Ćwikła/Tsvikli Beet and Horseradish Relish

Ćwikła/Tsvikli Beet and Horseradish Relish On Baguette As Ćwikła in Poland or tsvikli (цвіклі) in Ukraine this relish, a combination of beets and horseradish, is very commonly used as a spread on sliced bread, and is in-fact so popular that it is sometimes referred to as Ukrainian Kimchi. In Russian, hron (Хрoн) means simply horseradish, but also usually refers to this relish with both horseradish and beets. It is also very similar to the Ashkenazi Jewish condiment Chrain.

This Eastern European compliment is particularly common to find during Easter when it is served with ham or roasted suckling pig, however it also pairs well with other meats such as roast beef and pork tenderloin. Many vegetarians and healthy-minded folks prefer to use it throughout the year as a spread on sandwiches.

For a bit of History:

Although the propagation of beets first shows up in writing in 1542 from either Italy or Germany, it quickly became a staple for the more North-Eastern European cultures, as it is one of the only vegetables that grows well throughout the winter. Both the greens, the originally consumed part, and the taproot (what we simply refer to as root) can be eaten raw or cooked.

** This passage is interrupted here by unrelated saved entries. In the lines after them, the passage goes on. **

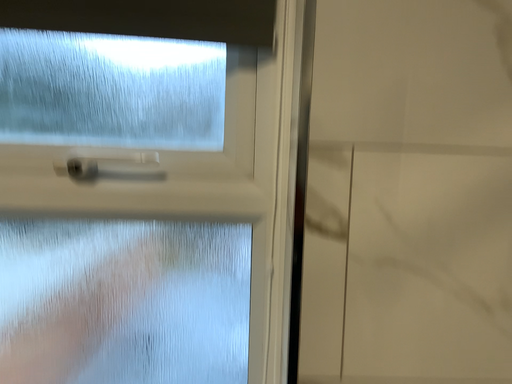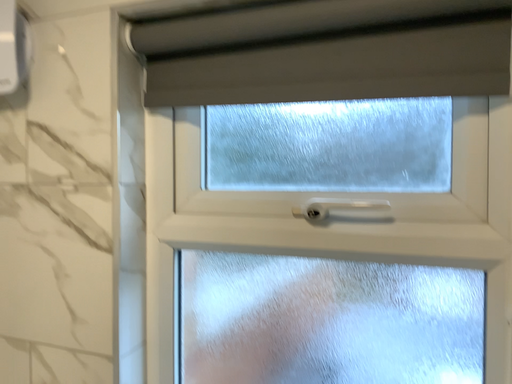
Question: How did the camera likely rotate when shooting the video?

Choices:
 (A) rotated left
 (B) rotated right

Answer: (A)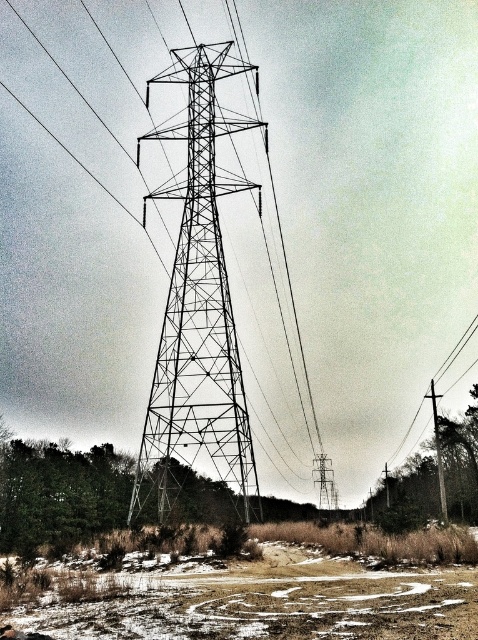
Question: Which object is positioned closest to the brown grass at lower center?

Choices:
 (A) metallic wire at right
 (B) metallic wireframe tower at center

Answer: (B)

Question: Does brown grass at lower center appear on the left side of metallic wireframe tower at center?

Choices:
 (A) no
 (B) yes

Answer: (A)

Question: Does brown grass at lower center have a lesser width compared to metallic wire at right?

Choices:
 (A) no
 (B) yes

Answer: (A)

Question: Which point is closer to the camera?

Choices:
 (A) metallic wire at right
 (B) brown grass at lower center

Answer: (B)

Question: Which object appears farthest from the camera in this image?

Choices:
 (A) brown grass at lower center
 (B) metallic wireframe tower at center
 (C) metallic wire at right

Answer: (C)

Question: From the image, what is the correct spatial relationship of metallic wireframe tower at center in relation to metallic wire at right?

Choices:
 (A) right
 (B) left

Answer: (B)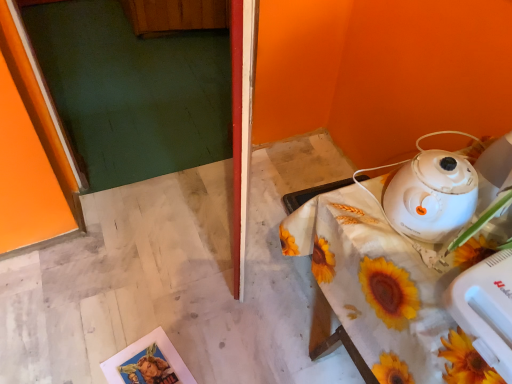
Question: Which is correct: white plastic mixer at lower right is inside white glossy kettle at upper right, or outside of it?

Choices:
 (A) outside
 (B) inside

Answer: (A)

Question: Is white plastic mixer at lower right wider or thinner than white glossy kettle at upper right?

Choices:
 (A) thin
 (B) wide

Answer: (B)

Question: Considering the real-world distances, which object is farthest from the white plastic mixer at lower right?

Choices:
 (A) white glossy kettle at upper right
 (B) white fabric-covered table at lower right

Answer: (A)

Question: Estimate the real-world distances between objects in this image. Which object is closer to the white fabric-covered table at lower right?

Choices:
 (A) white plastic mixer at lower right
 (B) white glossy kettle at upper right

Answer: (B)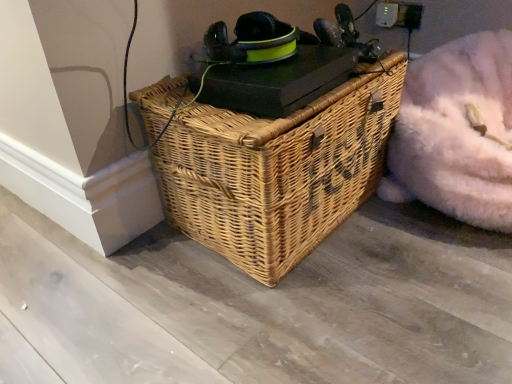
This screenshot has height=384, width=512. I want to click on free space in front of natural wicker picnic basket at center, so click(x=308, y=318).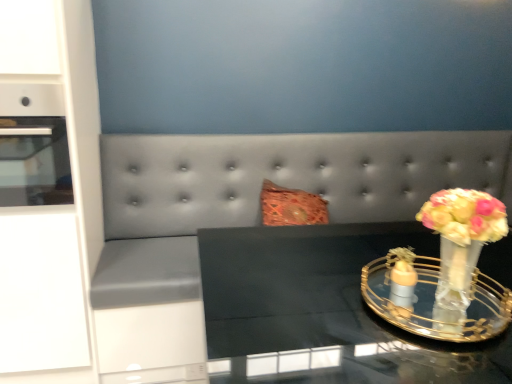
Question: Choose the correct answer: Is matte orange glass candle holder at right, the 2th candle holder from the right, inside translucent glass vase at right or outside it?

Choices:
 (A) inside
 (B) outside

Answer: (A)

Question: Relative to translucent glass vase at right, is matte orange glass candle holder at right, the 1th candle holder positioned from the left, in front or behind?

Choices:
 (A) front
 (B) behind

Answer: (B)

Question: Estimate the real-world distances between objects in this image. Which object is closer to the black glass table at center?

Choices:
 (A) translucent glass vase at right
 (B) suede gray couch at center
 (C) matte orange glass candle holder at right, the 2th candle holder from the right
 (D) white glossy cabinet at left
 (E) clear glass vase at right, which is counted as the first candle holder, starting from the right

Answer: (E)

Question: Estimate the real-world distances between objects in this image. Which object is closer to the suede gray couch at center?

Choices:
 (A) black glass table at center
 (B) matte orange glass candle holder at right, the 2th candle holder from the right
 (C) clear glass vase at right, the 2th candle holder from the left
 (D) translucent glass vase at right
 (E) white glossy cabinet at left

Answer: (E)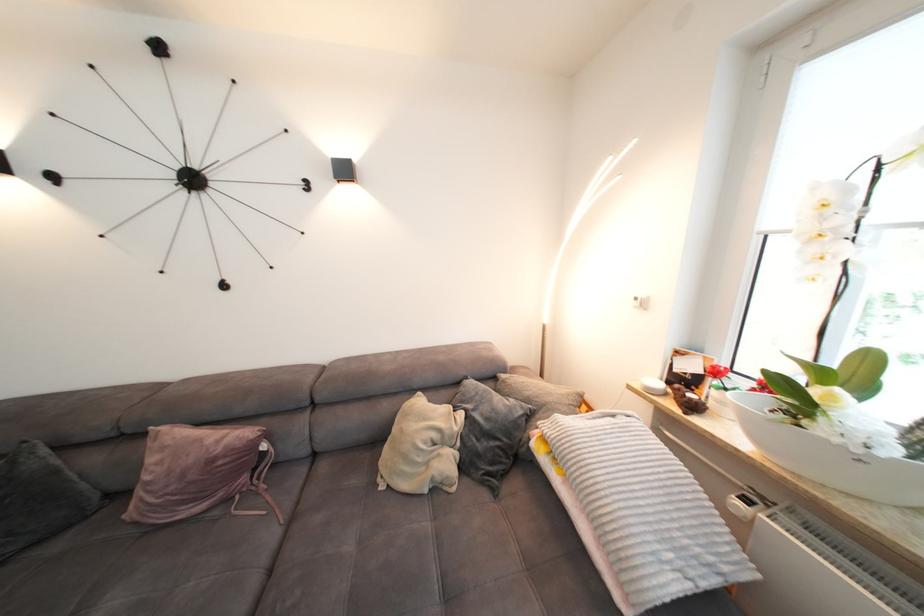
Which object does [638,511] point to?

It refers to a folded striped blanket.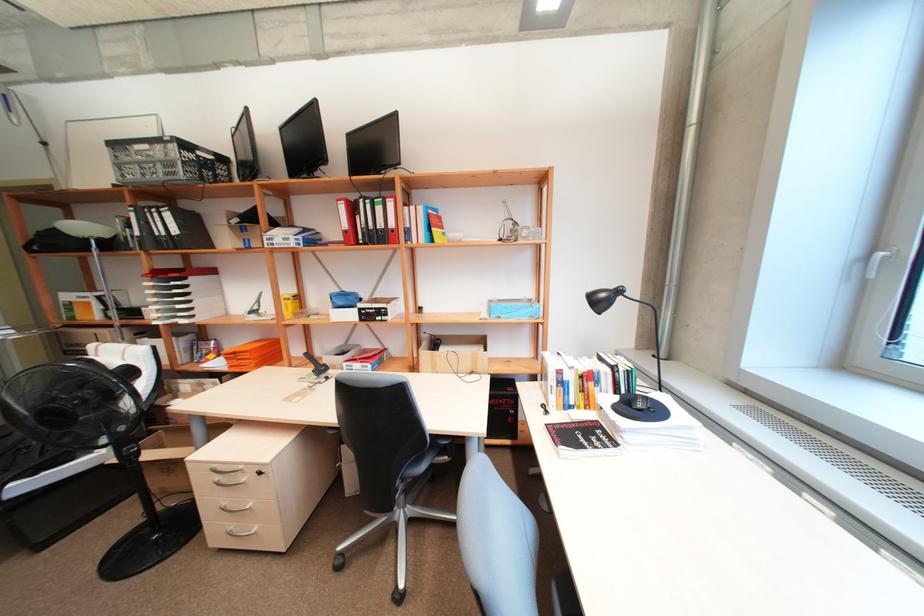
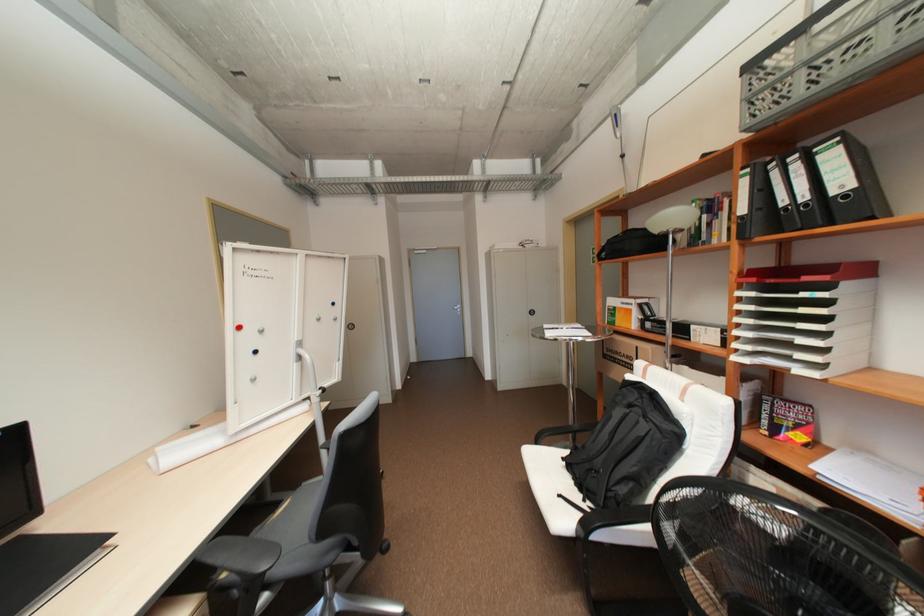
The point at (x=161, y=323) is marked in the first image. Where is the corresponding point in the second image?

(742, 358)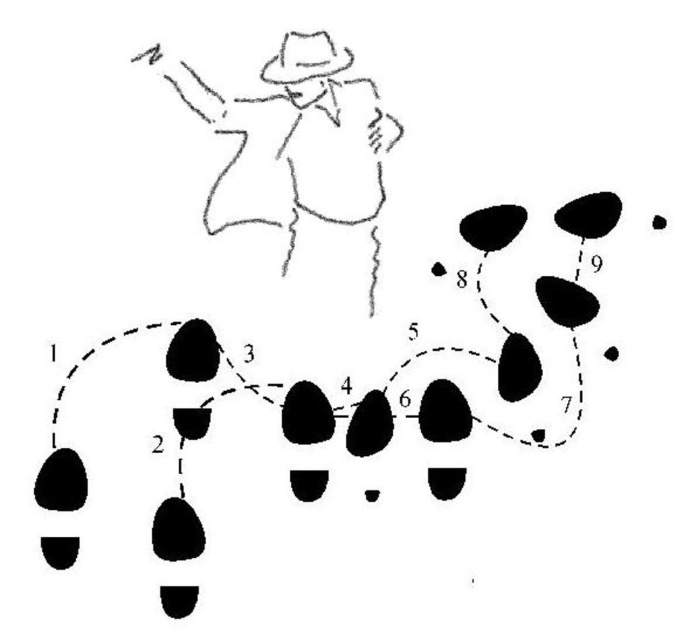
Question: Observing the image, what is the correct spatial positioning of black rubber footprints at lower left in reference to matte black cowboy hat at upper center?

Choices:
 (A) above
 (B) below

Answer: (B)

Question: Is black rubber footprints at lower left further to camera compared to matte black cowboy hat at upper center?

Choices:
 (A) no
 (B) yes

Answer: (A)

Question: Which is farther from the black rubber footprints at lower left?

Choices:
 (A) black line drawing man at upper left
 (B) matte black cowboy hat at upper center

Answer: (B)

Question: Among these points, which one is nearest to the camera?

Choices:
 (A) (284, 164)
 (B) (199, 532)
 (C) (306, 58)

Answer: (B)

Question: Which object is positioned farthest from the black line drawing man at upper left?

Choices:
 (A) black rubber footprints at lower left
 (B) matte black cowboy hat at upper center

Answer: (A)

Question: Is black line drawing man at upper left smaller than matte black cowboy hat at upper center?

As for the Horseradish in this recipe, it’s use for medicinal purposes dates back to the 1500’s BC in Egypt where it then spread into Greek society. The name horseradish however, probably gets it’s roots (<— haha, like my pun?) originating from it’s German name meerrettich, meaning ‘sea radish’ since it grows by the sea. This perhaps evolved into mare-radish in English and then into our common title of horse-radish.

Either way, similarly to the beet, horseradish cultivation also quickly found it’s way from Central Europe north into Scandinavia, over to England, and eventually the American Colonies, where, by 1840 it could be found growing wild outside of Boston.

Also similar to the beet, horseradish is rugged and cold hardy. As a fall, winter, and even spring harvested vegetable it is easy to see why the two would end up becoming combined for such a wonderfully flavorful, colorful, and delicious spread.



Ćwikła/Tsvikli Beet and Horseradish Relish

As for this specific recipe:

  • The beets in traditional Ukrainian “tsvikli” are grated. This makes for a nice texture along with the grated horseradish, but it is not uncommon to simplify the process using a food processor. I went traditional, but I leave it up to you to decide your personal preference.
  • Lemon, apple cider, and/or white vinegar are all common as the acid in recipes. I have chosen a combination of apple cider for it’s sweetness and lemon juice for some zing, without being as aggressive as the tang of white vinegar.
  • You will want some sort of sweetness to cut the zing. I use a small amount of white sugar although brown sugar or even honey/agave can be interchanged with subtle differences.
  • It is not uncommon to see the addition of sour cream. More specifically this may mean smetana in Eastern Europe or crème fraîche in Western Europe.
  • Lastly Spices. Everyone uses salt. Many leave it at that, while I have heard some folks say that cumin is absolutely essential. I have also seen recipes with only black pepper, while others have dill seed and coriander. Some simply say ‘mixed spices.’ Fresh garlic is also not a bad choice. Below I used just salt and pepper, but these are a few suggestions if you want to play with other flavors that you really like or may blend well with the rest of your dish or meal.

Beet and Horseradish Relish – Ćwikła/Tsvikli

By: semiserious chefs
Makes: ~2 cups


  • 5 medium beets; stems removed
  • 1 fist sized piece of horseradish; 1/3 cup finely grated
  • 1/4 cup apple cider vinegar
  • 1/2 t lemon juice
  • 1/4 t salt
  • 1 t white sugar
  • 1/8 t pepper
  • Optional: dill seed/weed, coriander, or cumin as desired


  1. Add enough water to a pot with a lid to cover the beets. Bring to a boil, and simmer heavily for 1 hour.
  2. Remove the beets and let cool to the touch. (Be sure to reserve the beet water for soup!) Rub the skins off the beets, then grate finely into a medium-sized bowl. Use gloves if you don’t want stained hands.
  3. Cut the surface skin off the horseradish root, and shred on the finest mince blade of a grater. Add to the bowl with the beets.
  4. Add the vinegar, lemon juice, sugar, salt, pepper, and spices if using to the beet and horseradish mixture.
  5. Stir well and it’s ready to serve!






One comment on “Ćwikła/Tsvikli/Chrain – Beet and Horseradish Relish”

Lynette Merrill says:

I chose to maintain the nutritional integrity of the beets by shredding and keeping them raw. After incorporating the remaining ingredients, I gently pressed the mixture, reserving the liquid. I served the pressed juice as a cocktail with a pickled okra garnish. Vodka or gin can be added to the cocktail as an option.